> **Work instruction**
Wherever a line of the data contains "pinky", copy that line.

Segment Open

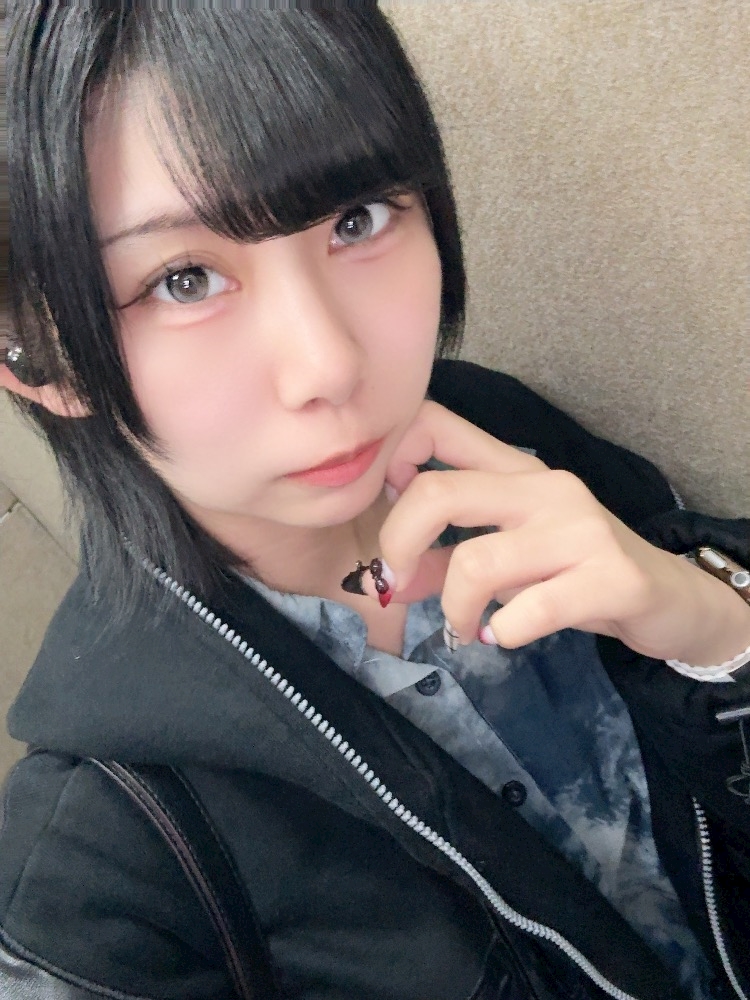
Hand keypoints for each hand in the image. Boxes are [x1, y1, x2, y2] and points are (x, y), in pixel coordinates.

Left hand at [369, 402, 749, 665]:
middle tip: (397, 584)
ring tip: (466, 628)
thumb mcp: (508, 555)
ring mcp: (580, 528)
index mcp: (514, 469)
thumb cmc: (575, 569)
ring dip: (455, 608)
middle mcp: (544, 487)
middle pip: (436, 492)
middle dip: (398, 545)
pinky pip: (529, 611)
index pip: (433, 427)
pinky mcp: (610, 577)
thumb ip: (447, 556)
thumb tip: (388, 577)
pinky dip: (503, 632)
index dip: (389, 460)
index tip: (381, 511)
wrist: (669, 597)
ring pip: (477, 562)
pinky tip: (506, 636)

Segment Closed

> **Task answer**
pinky pip: (529, 611)
pinky mcp: (610, 577)
pinky dip: (503, 632)
pinky tip: (506, 636)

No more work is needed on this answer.